Central and southern Africa, small cities not major metropolitan areas. Traditional culture permeates.
It is well known and accepted that the extended family helps out with the ups and downs of life. That is just the way things work at this time - I am just an observer.
Why these observations appear to bother you is difficult to understand.
Who said they bothered me?
The vagueness, one-sidedness, and "feel-good" tenor of your facile statements bothered me.
I re-iterate: Yes, in (e.g.) small town America in the early 20th century, too, the (extended) family would have helped out - but the loose woman would have been branded, generations of children would have been lectured about her wanton behavior, the pastors in the pulpits would have had a field-day, etc.
You conveniently left that part out!
And with multiple baby-daddies?! Cousin Thelma would have been branded the "Whore of Babylon!"
You admit that you are an "outsider," so I would ask you to reconsider your superficial observations before sharing them here. You have probably not witnessed a lot of the "behind-the-scenes" village chatter.
I cannot conceive of traditional rural African societies countenancing such behavior! At a hunter/gatherer level, that might work - but not at any more-advanced societal stage. Any such subsistence-level society would collapse within a few generations. Only wealthy Western nations can afford such madness.

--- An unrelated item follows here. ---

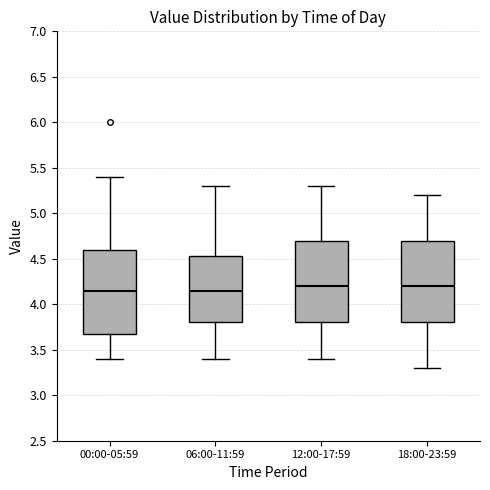

Reading left to right, read every box against the y-axis: the position of its median line, the range the box covers, and the ends of its whiskers. The values are not printed on the chart, so give them approximately, as read against the axis.

00:00-05:59: median 4.15, box 3.70 to 4.60, whiskers 3.40 to 5.40
06:00-11:59: median 4.15, box 3.80 to 4.55, whiskers 3.40 to 5.30
12:00-17:59: median 4.20, box 3.80 to 4.70, whiskers 3.40 to 5.30
18:00-23:59: median 4.20, box 3.80 to 4.70, whiskers 3.30 to 5.20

You are merely "reporting your observations as an outsider" without providing any added-value in the form of plausibility-tests or the like.
Q.v. Walter Duranty commenting, "I don't see any mass starvation of the Ukrainians! Looks okay to me!" during the imposed famines of the 1930s.
Try turning on your "bullsh*t-meter."
Regards,
“Central and southern Africa”
Bullseye!
Gotta be in the Southern hemisphere.